La pièce n°15 de la société Campings.com est un courriel adressé par le camping de [Etablissement 1] à la société Buy for rent, constatant l'insalubrité de certains mobile homes, 19 n'étant pas louables en l'état, avec des éléments dangereux. Ce camping venait d'être repris par de nouveaux propriétaires, et un certain nombre d'éléments font apparaître une défaillance dans l'entretien courant (à la charge du camping) aucune preuve d'avertissement fait par les précédents propriétaires du camping à ce sujet à la société Buy for rent n'étant rapportée, les échanges entre les nouveaux propriétaires et Buy for rent apparaissant plutôt constructifs en 2020.
Elle produit encore en pièce n°14 un échange de courriels entre le camping de [Etablissement 1] et elle-même, le premier indiquant que seules des interventions de fortune ont été réalisées sur les mobile homes de la société Buy for rent courant juin 2020, mais qu'en mars 2021, il subsistait beaucoup de défaillances dans ces hébergements très vétustes, ne permettant pas de recevoir les clients dans les meilleures conditions.
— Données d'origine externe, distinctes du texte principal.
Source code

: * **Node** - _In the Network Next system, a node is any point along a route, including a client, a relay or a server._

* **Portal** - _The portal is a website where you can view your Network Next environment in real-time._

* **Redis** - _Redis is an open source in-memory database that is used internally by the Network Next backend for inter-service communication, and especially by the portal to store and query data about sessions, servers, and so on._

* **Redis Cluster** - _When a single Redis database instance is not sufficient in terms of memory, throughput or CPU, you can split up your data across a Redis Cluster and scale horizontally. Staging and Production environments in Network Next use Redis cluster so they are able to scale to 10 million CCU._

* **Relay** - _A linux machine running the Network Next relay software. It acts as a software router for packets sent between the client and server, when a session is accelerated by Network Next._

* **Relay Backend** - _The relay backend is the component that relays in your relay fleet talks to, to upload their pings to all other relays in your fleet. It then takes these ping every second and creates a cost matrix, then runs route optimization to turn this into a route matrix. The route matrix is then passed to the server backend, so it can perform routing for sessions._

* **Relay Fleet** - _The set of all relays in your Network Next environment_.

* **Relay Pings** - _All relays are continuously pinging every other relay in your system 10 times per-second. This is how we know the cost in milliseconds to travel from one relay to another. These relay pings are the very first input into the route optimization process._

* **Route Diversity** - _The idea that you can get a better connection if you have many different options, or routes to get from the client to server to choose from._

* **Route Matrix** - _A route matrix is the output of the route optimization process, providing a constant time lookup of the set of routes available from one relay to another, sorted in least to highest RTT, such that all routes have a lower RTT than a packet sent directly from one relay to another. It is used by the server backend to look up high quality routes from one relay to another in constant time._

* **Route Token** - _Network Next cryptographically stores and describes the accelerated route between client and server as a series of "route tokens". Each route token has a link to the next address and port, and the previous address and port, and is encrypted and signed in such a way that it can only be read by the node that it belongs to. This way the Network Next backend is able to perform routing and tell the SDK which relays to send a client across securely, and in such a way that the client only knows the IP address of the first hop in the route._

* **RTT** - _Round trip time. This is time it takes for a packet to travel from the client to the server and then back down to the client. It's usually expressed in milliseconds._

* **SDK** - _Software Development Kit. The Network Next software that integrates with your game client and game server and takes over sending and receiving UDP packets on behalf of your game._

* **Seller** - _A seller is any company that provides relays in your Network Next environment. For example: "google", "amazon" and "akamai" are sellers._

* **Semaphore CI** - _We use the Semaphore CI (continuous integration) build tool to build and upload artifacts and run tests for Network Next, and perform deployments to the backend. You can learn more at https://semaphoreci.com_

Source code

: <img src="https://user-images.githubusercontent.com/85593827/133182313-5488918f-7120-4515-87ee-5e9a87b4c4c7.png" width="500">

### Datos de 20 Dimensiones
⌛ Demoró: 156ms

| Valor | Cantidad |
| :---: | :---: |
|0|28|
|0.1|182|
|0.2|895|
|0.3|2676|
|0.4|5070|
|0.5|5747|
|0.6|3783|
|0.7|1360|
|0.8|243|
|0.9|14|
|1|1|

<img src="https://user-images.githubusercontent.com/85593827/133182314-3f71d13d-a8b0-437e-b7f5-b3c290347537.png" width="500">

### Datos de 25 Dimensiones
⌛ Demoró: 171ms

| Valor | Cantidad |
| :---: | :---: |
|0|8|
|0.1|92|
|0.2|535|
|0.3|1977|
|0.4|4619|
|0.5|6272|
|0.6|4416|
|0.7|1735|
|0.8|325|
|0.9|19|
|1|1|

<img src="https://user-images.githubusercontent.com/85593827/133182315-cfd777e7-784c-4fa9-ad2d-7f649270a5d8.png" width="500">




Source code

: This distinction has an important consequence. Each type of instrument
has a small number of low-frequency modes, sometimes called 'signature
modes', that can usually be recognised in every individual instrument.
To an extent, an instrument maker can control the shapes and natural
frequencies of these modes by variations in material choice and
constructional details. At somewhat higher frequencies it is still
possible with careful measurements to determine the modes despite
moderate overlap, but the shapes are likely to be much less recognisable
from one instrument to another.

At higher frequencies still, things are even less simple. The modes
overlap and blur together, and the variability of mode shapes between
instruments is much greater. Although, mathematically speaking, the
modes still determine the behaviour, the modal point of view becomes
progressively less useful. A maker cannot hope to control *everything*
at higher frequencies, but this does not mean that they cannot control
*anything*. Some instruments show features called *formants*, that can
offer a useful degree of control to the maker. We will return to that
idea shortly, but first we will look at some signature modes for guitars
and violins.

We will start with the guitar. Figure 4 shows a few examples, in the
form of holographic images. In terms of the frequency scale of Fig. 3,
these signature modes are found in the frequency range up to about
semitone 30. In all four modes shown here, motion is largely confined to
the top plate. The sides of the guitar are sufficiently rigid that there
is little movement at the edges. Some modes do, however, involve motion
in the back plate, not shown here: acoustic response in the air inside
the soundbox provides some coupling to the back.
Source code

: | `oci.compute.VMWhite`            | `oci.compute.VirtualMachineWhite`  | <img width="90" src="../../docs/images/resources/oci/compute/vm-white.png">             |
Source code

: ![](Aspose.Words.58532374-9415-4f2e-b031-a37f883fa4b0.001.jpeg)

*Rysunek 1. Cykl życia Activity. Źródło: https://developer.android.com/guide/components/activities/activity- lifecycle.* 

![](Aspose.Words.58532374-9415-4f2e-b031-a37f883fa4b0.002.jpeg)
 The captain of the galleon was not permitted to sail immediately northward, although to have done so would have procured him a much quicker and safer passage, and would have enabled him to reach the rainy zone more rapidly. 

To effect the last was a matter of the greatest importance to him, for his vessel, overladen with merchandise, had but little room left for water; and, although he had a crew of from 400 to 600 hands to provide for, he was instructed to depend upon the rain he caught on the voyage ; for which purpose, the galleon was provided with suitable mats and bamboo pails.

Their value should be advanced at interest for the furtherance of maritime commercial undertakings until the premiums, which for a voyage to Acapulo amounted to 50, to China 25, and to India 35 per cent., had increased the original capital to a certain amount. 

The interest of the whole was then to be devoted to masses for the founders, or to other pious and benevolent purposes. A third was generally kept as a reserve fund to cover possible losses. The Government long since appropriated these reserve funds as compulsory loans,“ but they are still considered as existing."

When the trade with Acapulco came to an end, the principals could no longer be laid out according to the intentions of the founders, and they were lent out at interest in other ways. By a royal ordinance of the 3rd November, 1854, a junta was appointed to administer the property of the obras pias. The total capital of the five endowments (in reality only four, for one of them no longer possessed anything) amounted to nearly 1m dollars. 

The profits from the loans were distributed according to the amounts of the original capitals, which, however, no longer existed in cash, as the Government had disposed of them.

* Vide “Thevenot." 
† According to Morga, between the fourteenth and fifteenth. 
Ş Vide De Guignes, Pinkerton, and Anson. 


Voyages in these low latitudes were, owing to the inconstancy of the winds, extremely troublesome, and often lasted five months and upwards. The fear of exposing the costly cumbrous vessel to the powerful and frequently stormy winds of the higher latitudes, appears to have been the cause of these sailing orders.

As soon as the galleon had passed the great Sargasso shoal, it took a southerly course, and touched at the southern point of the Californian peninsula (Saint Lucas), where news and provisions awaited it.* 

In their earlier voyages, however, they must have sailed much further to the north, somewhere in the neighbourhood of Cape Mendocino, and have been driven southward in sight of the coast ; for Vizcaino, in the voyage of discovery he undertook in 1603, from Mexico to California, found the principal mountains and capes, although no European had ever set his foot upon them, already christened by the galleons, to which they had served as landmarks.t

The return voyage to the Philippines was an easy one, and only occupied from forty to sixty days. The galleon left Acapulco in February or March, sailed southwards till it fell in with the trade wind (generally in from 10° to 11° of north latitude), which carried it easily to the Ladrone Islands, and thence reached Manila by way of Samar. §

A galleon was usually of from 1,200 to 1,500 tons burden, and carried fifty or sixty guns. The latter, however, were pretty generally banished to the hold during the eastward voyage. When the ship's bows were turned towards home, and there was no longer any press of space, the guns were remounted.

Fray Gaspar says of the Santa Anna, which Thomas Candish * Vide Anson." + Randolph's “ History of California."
Il ne se déduit pas de cette pièce que les clients ne pouvaient pas du tout être reçus.
Les pièces n°22, 23, 24 sont des courriers de trois clients mécontents, pour des locations antérieures à la période litigieuse (2018, 2019), donc sur un nombre très limité de mobile homes par rapport à l'ensemble du parc locatif, et n'illustrent donc pas les allégations de l'appelante pour 2020 sur la totalité des mobile homes des cinq campings, outre le fait qu'il est surtout relaté des difficultés liées à l'entretien courant des mobile homes, à la charge des campings. Au surplus, il n'est pas établi que ces mécontentements aient alors été communiqués à la société Buy for rent avant la présente procédure.